(Exercise) Your output should be the lines of the data that follow, reproduced exactly from the first through the line bearing "Eesti tootjad kasutavad enamasti Zik-Zak".

(Records for this exercise)
__________
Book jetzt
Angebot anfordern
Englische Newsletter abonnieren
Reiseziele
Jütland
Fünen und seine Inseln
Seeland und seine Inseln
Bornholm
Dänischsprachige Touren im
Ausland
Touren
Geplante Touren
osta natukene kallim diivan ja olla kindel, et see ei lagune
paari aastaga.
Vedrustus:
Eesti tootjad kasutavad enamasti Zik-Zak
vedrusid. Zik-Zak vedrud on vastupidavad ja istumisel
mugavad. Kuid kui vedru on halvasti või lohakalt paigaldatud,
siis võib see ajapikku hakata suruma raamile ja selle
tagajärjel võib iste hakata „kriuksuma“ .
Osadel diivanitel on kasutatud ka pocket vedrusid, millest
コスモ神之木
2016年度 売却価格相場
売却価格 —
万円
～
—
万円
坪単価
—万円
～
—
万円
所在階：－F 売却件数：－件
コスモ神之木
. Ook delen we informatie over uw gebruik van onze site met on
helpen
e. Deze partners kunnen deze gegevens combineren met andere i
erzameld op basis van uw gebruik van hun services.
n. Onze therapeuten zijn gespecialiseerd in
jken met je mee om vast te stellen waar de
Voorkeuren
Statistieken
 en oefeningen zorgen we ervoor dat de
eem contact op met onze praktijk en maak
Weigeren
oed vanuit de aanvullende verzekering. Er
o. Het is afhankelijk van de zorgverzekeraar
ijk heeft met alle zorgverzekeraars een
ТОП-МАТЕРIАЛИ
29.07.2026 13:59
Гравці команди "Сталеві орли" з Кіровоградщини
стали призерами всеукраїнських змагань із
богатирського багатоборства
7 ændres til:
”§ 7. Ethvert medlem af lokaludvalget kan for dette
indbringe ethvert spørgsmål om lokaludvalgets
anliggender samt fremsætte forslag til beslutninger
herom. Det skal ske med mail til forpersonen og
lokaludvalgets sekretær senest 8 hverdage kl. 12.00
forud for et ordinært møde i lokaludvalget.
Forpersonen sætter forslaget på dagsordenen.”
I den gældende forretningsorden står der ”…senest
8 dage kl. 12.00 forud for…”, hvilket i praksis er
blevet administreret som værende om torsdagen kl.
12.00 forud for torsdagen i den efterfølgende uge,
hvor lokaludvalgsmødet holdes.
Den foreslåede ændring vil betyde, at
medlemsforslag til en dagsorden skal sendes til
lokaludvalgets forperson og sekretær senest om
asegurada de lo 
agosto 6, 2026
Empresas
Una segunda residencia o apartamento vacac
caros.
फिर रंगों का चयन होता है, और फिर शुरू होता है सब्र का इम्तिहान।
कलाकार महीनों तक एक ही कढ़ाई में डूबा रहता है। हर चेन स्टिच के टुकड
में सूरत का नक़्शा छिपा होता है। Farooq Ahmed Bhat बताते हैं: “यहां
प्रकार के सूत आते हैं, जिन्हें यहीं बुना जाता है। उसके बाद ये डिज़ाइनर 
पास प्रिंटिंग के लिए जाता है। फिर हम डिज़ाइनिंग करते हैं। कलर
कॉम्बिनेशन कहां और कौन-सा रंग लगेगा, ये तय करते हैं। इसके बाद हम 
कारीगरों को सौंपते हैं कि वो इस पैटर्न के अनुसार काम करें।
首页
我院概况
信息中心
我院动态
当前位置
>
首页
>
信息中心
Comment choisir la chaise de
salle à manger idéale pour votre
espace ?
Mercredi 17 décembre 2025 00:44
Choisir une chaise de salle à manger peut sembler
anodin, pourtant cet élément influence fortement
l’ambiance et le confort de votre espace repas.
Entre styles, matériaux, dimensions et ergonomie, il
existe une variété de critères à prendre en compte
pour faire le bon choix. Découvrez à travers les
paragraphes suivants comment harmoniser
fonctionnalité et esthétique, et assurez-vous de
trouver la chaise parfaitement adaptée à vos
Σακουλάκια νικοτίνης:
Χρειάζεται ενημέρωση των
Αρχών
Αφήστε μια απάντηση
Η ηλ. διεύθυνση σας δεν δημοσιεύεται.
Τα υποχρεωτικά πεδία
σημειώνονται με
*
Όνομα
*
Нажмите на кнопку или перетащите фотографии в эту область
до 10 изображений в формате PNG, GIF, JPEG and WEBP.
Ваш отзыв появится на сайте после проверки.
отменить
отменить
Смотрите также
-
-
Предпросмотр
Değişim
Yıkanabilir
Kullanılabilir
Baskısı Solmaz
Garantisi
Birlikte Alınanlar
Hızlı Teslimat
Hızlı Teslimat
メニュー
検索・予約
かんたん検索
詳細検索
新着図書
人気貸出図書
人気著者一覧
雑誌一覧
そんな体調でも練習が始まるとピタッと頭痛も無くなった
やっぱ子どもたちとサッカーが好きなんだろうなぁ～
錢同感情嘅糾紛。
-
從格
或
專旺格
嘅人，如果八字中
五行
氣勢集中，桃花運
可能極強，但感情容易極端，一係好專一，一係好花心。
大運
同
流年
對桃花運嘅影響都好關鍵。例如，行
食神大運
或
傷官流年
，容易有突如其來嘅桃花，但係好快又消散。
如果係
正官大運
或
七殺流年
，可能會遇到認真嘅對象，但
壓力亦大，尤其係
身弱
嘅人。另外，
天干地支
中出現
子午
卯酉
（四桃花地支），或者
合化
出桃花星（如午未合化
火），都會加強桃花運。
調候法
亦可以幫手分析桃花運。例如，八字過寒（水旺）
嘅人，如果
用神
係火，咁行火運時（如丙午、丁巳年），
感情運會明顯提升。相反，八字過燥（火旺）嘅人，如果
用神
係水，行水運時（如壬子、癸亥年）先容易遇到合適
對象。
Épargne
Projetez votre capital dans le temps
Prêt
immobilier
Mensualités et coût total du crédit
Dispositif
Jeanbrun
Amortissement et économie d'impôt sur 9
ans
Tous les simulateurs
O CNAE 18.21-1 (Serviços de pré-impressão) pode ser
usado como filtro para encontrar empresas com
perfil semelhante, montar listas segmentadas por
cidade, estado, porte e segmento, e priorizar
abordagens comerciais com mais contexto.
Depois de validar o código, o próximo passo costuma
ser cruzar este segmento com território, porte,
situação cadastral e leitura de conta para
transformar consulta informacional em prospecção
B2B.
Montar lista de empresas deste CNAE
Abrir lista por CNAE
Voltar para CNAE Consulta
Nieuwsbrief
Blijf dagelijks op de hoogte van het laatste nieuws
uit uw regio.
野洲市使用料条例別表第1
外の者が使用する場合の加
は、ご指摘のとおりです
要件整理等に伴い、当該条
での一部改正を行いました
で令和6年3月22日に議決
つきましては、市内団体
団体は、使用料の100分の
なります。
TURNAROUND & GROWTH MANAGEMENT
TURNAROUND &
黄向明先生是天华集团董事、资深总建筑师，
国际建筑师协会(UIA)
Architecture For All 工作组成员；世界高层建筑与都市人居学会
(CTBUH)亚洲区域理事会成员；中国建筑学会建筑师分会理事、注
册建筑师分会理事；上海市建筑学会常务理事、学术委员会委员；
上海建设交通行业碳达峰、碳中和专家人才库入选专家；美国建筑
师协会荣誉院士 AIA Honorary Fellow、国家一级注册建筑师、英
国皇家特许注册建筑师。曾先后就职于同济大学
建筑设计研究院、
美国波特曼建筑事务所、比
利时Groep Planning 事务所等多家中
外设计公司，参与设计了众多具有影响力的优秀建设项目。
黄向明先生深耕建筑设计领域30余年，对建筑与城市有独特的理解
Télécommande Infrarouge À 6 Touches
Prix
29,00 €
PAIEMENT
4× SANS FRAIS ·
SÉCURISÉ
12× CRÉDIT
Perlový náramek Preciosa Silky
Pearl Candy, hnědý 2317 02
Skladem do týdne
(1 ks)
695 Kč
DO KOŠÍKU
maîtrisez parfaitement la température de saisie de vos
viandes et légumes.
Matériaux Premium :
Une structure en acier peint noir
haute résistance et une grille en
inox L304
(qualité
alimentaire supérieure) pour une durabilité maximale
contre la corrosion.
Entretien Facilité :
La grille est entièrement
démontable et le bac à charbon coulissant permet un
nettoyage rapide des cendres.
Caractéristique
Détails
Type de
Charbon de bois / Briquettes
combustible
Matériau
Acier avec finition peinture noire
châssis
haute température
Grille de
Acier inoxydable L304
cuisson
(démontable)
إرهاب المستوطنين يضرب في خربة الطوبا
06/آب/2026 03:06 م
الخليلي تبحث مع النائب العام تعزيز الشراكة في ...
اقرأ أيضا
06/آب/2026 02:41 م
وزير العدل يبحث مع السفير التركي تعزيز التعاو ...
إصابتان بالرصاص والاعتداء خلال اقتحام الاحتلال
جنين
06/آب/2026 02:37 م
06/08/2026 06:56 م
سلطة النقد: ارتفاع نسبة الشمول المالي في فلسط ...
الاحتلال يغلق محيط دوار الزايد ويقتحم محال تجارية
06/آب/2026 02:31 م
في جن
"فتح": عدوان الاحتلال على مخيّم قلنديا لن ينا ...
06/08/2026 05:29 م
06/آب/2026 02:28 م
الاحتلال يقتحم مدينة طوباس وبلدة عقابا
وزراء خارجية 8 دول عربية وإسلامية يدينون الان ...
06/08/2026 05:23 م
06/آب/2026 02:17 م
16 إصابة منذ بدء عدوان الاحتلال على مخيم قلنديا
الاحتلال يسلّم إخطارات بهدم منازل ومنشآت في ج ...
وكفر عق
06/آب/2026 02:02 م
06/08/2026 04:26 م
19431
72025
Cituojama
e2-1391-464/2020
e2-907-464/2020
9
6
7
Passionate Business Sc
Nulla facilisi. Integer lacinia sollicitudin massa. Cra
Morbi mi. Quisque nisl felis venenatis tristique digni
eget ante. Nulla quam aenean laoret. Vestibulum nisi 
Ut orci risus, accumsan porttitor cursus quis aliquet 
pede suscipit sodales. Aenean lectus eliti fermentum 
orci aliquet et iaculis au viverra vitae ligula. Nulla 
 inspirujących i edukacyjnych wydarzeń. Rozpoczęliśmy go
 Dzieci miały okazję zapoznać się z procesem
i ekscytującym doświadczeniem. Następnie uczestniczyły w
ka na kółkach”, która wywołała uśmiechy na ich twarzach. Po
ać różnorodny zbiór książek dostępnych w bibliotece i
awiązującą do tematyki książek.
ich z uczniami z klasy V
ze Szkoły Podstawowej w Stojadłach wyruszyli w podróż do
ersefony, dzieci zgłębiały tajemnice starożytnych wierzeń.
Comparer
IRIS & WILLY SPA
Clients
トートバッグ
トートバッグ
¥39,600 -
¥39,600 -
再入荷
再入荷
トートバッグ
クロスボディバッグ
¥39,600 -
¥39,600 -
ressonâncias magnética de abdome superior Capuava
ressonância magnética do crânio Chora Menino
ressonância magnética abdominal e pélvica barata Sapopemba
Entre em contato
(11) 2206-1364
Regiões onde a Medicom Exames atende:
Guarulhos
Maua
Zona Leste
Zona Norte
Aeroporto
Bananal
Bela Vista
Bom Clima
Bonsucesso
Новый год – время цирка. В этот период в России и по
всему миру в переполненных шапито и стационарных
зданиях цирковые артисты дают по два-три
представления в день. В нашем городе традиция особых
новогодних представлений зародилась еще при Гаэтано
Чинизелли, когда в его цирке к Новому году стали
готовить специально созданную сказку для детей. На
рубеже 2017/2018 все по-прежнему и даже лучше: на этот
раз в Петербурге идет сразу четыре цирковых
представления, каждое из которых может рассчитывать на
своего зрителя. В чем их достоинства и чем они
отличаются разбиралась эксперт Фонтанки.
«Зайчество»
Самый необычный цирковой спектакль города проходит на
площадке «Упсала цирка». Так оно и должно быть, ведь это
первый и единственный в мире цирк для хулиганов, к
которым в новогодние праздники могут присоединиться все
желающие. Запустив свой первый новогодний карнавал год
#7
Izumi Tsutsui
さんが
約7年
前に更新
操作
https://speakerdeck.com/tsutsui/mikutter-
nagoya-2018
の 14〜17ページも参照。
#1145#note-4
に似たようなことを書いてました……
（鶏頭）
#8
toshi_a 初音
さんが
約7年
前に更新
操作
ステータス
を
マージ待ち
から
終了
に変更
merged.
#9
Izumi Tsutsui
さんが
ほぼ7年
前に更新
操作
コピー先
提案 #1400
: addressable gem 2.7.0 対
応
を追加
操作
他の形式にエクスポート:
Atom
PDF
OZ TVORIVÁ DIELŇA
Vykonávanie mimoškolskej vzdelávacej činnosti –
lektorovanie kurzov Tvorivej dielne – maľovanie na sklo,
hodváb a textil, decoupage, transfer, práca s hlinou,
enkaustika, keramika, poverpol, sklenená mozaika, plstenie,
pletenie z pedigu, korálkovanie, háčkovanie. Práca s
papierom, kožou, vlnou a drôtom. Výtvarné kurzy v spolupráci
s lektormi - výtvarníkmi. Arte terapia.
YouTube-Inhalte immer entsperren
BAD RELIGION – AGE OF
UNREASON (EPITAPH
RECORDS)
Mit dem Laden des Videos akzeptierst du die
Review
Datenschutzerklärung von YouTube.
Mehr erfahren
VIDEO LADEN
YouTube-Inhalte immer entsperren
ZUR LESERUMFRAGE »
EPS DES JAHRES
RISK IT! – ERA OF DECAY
__________
(Answer space)
Book jetzt
Angebot anfordern
Englische Newsletter abonnieren
Reiseziele
Jütland
Fünen und seine Inseln
Seeland und seine Inseln
Bornholm
Dänischsprachige Touren im
Ausland
Touren
Geplante Touren
osta natukene kallim diivan ja olla kindel, et see ei lagune
paari aastaga.
Vedrustus:
Eesti tootjad kasutavad enamasti Zik-Zak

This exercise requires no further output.